Dataset extract START

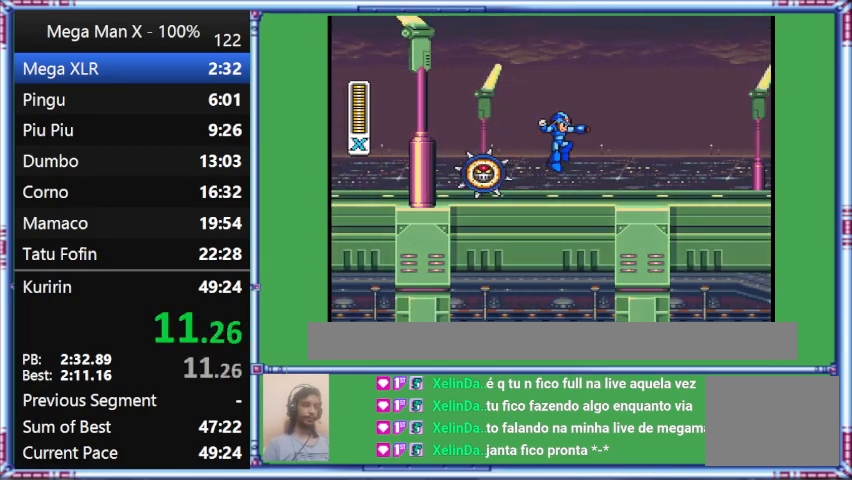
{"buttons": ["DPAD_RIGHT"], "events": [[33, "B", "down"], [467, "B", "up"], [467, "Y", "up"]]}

Dataset extract END
Dataset extract START

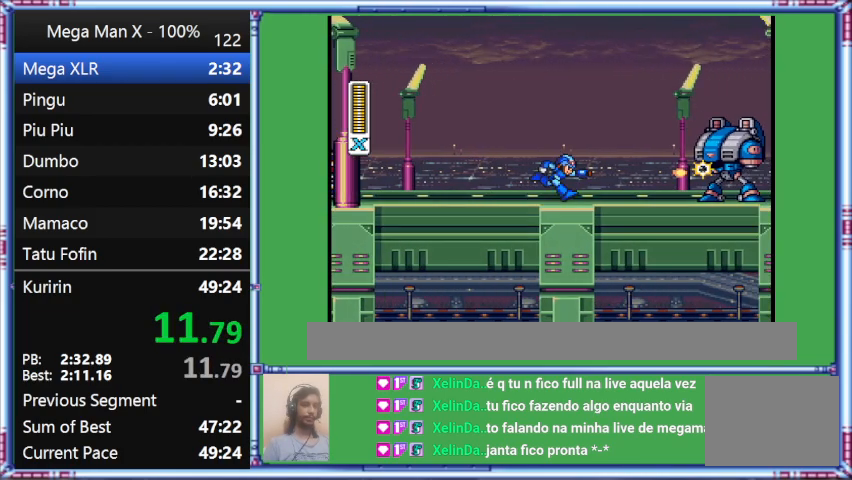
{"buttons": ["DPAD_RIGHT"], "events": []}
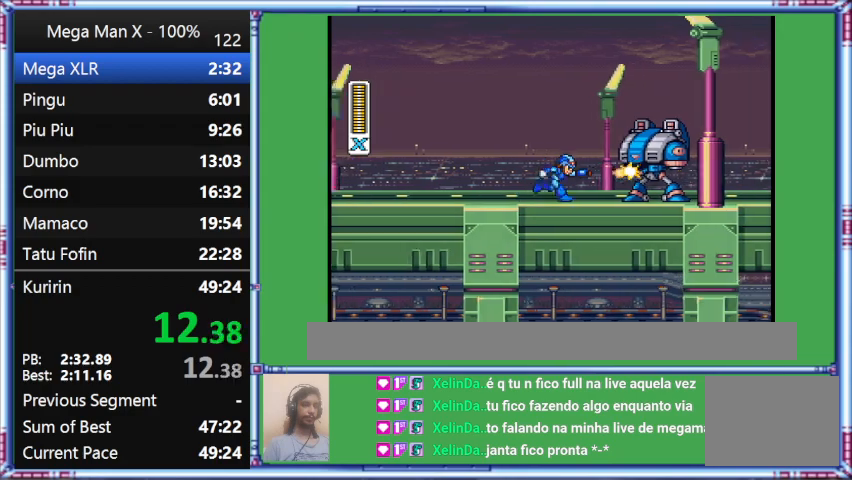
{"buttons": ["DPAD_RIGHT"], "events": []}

Dataset extract END
Dataset extract START

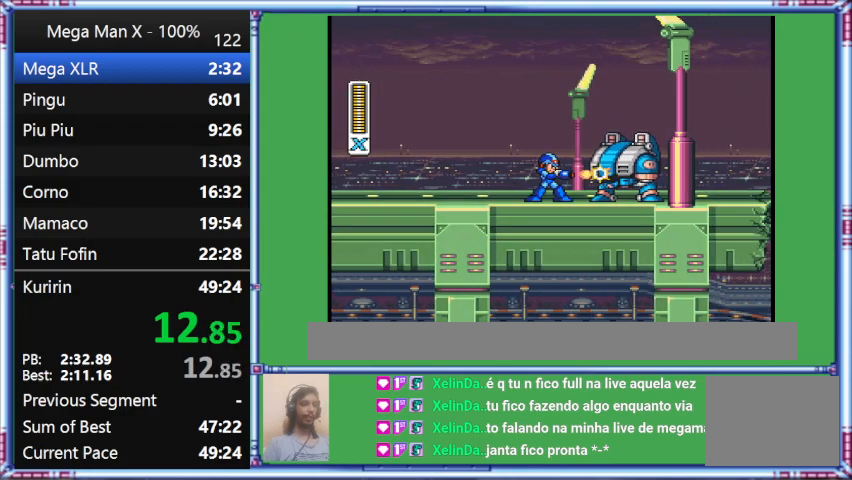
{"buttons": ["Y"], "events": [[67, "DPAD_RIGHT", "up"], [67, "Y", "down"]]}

Dataset extract END

→ About this exercise:
Report, from the entries above, each line where "down" is found.

→ Exercise output:
{"buttons": ["DPAD_RIGHT"], "events": [[33, "B", "down"], [467, "B", "up"], [467, "Y", "up"]]}
{"buttons": ["Y"], "events": [[67, "DPAD_RIGHT", "up"], [67, "Y", "down"]]}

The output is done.